#### [EXERCISE DETAILS]
Check every line below for the word "reduced" and copy the ones that have it.

#### [RECORDS SUPPLIED]
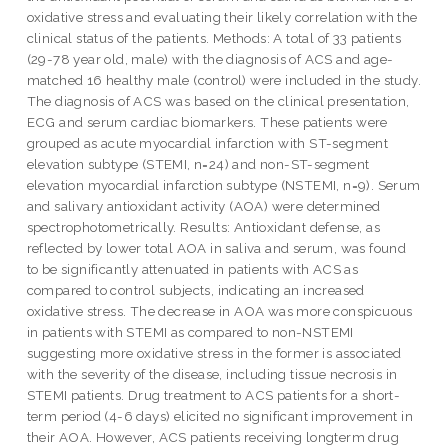
oxidative stress and evaluating their likely correlation with the
clinical status of the patients. Methods: A total of 33 patients
(29-78 year old, male) with the diagnosis of ACS and age-
matched 16 healthy male (control) were included in the study.
The diagnosis of ACS was based on the clinical presentation,
ECG and serum cardiac biomarkers. These patients were
grouped as acute myocardial infarction with ST-segment
elevation subtype (STEMI, n=24) and non-ST-segment
elevation myocardial infarction subtype (NSTEMI, n=9). Serum
and salivary antioxidant activity (AOA) were determined
spectrophotometrically. Results: Antioxidant defense, as
reflected by lower total AOA in saliva and serum, was found
to be significantly attenuated in patients with ACS as
compared to control subjects, indicating an increased
oxidative stress. The decrease in AOA was more conspicuous
in patients with STEMI as compared to non-NSTEMI
suggesting more oxidative stress in the former is associated
with the severity of the disease, including tissue necrosis in
STEMI patients. Drug treatment to ACS patients for a short-
term period (4-6 days) elicited no significant improvement in
their AOA. However, ACS patients receiving longterm drug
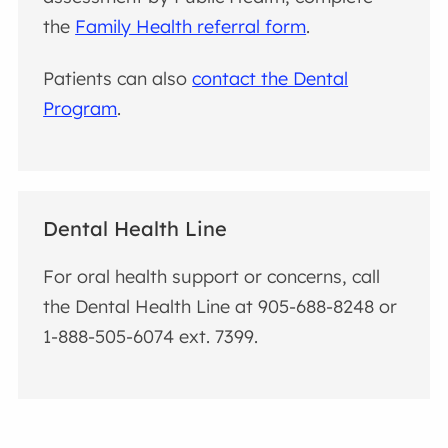
the
Family Health referral form
.
Patients can also
contact the Dental
Program
.
Dental Health Line
For oral health support or concerns, call
the Dental Health Line at 905-688-8248 or
1-888-505-6074 ext. 7399.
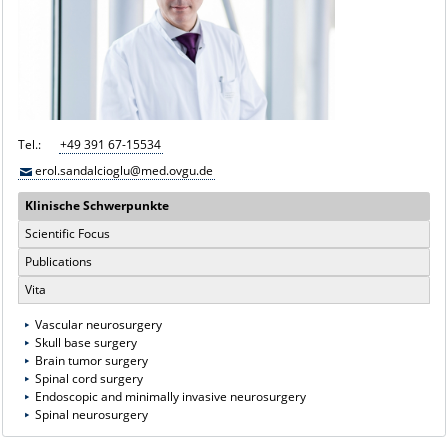
Tel.:
+49 391 67-15534
erol.sandalcioglu@med.ovgu.de
Klinische Schwerpunkte
Scientific Focus
Publications
Vita
Vascular neurosurgery
Skull base surgery
Brain tumor surgery
Spinal cord surgery
Endoscopic and minimally invasive neurosurgery
Spinal neurosurgery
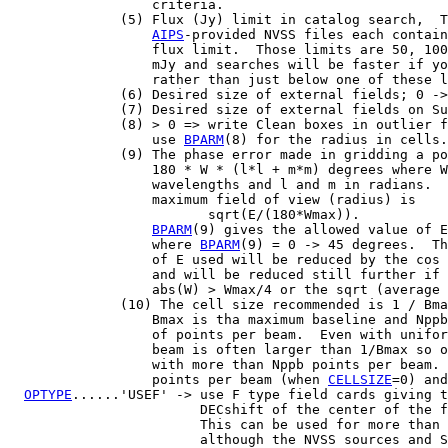
                  criteria.

              (5) Flux (Jy) limit in catalog search,  T
AIPS
-provided NVSS files each contain
                  flux limit.  Those limits are 50, 100
                  mJy and searches will be faster if yo
                  rather than just below one of these l
              (6) Desired size of external fields; 0 ->
              (7) Desired size of external fields on Su
              (8) > 0 => write Clean boxes in outlier f
                  use 
BPARM
(8) for the radius in cells.

              (9) The phase error made in gridding a po
                  180 * W * (l*l + m*m) degrees where W
                  wavelengths and l and m in radians.  
                  maximum field of view (radius) is

                         sqrt(E/(180*Wmax)).

BPARM
(9) gives the allowed value of E
                  where 
BPARM
(9) = 0 -> 45 degrees.  Th
                  of E used will be reduced by the cos 
                  and will be reduced still further if 
                  abs(W) > Wmax/4 or the sqrt (average 
              (10) The cell size recommended is 1 / Bma
                  Bmax is tha maximum baseline and Nppb
                  of points per beam.  Even with unifor
                  beam is often larger than 1/Bmax so o
                  with more than Nppb points per beam. 
                  points per beam (when 
CELLSIZE
=0) and
OPTYPE
......'USEF' -> use F type field cards giving t
                        DECshift of the center of the f
                        This can be used for more than 
                        although the NVSS sources and S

#### [EXPECTED ANSWER]
                  of E used will be reduced by the cos 
                  and will be reduced still further if 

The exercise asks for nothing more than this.